■ Exercise description
All of the records should be restated word for word.
┌──
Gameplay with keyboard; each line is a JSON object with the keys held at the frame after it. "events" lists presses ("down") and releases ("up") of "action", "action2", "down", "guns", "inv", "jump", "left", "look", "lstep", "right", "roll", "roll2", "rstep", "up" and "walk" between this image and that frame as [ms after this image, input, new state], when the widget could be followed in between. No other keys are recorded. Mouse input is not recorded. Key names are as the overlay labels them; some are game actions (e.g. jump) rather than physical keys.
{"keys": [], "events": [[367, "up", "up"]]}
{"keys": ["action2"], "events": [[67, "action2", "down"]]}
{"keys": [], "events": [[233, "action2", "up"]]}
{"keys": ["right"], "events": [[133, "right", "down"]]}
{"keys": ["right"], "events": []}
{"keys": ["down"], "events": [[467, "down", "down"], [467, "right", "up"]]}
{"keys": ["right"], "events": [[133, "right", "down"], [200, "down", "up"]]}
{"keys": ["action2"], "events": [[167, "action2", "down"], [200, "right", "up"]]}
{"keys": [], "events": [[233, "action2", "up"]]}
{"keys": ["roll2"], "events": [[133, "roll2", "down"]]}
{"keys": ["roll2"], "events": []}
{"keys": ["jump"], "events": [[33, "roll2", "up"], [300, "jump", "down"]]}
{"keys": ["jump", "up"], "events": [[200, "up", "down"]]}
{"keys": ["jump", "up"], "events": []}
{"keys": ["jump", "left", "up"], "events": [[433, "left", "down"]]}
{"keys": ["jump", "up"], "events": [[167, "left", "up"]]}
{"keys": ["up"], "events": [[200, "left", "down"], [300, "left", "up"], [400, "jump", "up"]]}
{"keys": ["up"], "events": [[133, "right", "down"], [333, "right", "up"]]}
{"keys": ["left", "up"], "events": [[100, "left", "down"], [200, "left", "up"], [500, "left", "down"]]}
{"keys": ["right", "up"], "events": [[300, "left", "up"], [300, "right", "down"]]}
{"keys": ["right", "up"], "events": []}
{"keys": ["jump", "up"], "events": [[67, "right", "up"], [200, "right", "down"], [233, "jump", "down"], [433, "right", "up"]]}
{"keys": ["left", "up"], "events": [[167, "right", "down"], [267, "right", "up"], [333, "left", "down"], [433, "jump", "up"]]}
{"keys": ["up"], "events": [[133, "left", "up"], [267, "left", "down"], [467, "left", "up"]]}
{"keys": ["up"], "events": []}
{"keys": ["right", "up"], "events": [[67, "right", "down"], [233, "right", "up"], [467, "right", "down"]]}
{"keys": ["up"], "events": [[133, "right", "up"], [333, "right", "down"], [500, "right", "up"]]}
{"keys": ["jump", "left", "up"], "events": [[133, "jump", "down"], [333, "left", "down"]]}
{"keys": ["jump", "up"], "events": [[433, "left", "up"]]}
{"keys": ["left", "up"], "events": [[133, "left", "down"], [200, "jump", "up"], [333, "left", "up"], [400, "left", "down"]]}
└──
■ Output of the exercise
Gameplay with keyboard; each line is a JSON object with the keys held at the frame after it. "events" lists presses ("down") and releases ("up") of "action", "action2", "down", "guns", "inv", "jump", "left", "look", "lstep", "right", "roll", "roll2", "rstep", "up" and "walk" between this image and that frame as [ms after this image, input, new state], when the widget could be followed in between. No other keys are recorded. Mouse input is not recorded. Key names are as the overlay labels them; some are game actions (e.g. jump) rather than physical keys.
{"keys": [], "events": [[367, "up", "up"]]}
{"keys": ["action2"], "events": [[67, "action2", "down"]]}
{"keys": [], "events": [[233, "action2", "up"]]}
{"keys": ["right"], "events": [[133, "right", "down"]]}
{"keys": ["right"], "events": []}
{"keys": ["down"], "events": [[467, "down", "down"], [467, "right", "up"]]}
{"keys": ["right"], "events": [[133, "right", "down"], [200, "down", "up"]]}
{"keys": ["action2"], "events": [[167, "action2", "down"], [200, "right", "up"]]}
{"keys": [], "events": [[233, "action2", "up"]]}
{"keys": ["roll2"], "events": [[133, "roll2", "down"]]}
{"keys": ["roll2"], "events": []}
{"keys": ["jump"], "events": [[33, "roll2", "up"], [300, "jump", "down"]]}
{"keys": ["jump", "up"], "events": [[200, "up", "down"]]}
{"keys": ["jump", "up"], "events": []}
{"keys": ["jump", "left", "up"], "events": [[433, "left", "down"]]}
{"keys": ["jump", "up"], "events": [[167, "left", "up"]]}
{"keys": ["up"], "events": [[200, "left", "down"], [300, "left", "up"], [400, "jump", "up"]]}
{"keys": ["up"], "events": [[133, "right", "down"], [333, "right", "up"]]}
{"keys": ["left", "up"], "events": [[100, "left", "down"], [200, "left", "up"], [500, "left", "down"]]}
{"keys": ["right", "up"], "events": [[300, "left", "up"], [300, "right", "down"]]}
{"keys": ["right", "up"], "events": []}
{"keys": ["jump", "up"], "events": [[67, "right", "up"], [200, "right", "down"], [233, "jump", "down"], [433, "right", "up"]]}
{"keys": ["left", "up"], "events": [[167, "right", "down"], [267, "right", "up"], [333, "left", "down"], [433, "jump", "up"]]}
{"keys": ["up"], "events": [[133, "left", "up"], [267, "left", "down"], [467, "left", "up"]]}
{"keys": ["up"], "events": []}
{"keys": ["right", "up"], "events": [[67, "right", "down"], [233, "right", "up"], [467, "right", "down"]]}
{"keys": ["up"], "events": [[133, "right", "up"], [333, "right", "down"], [500, "right", "up"]]}
{"keys": ["jump", "left", "up"], "events": [[133, "jump", "down"], [333, "left", "down"]]}
{"keys": ["jump", "up"], "events": [[433, "left", "up"]]}
{"keys": ["left", "up"], "events": [[133, "left", "down"], [200, "jump", "up"], [333, "left", "up"], [400, "left", "down"]]}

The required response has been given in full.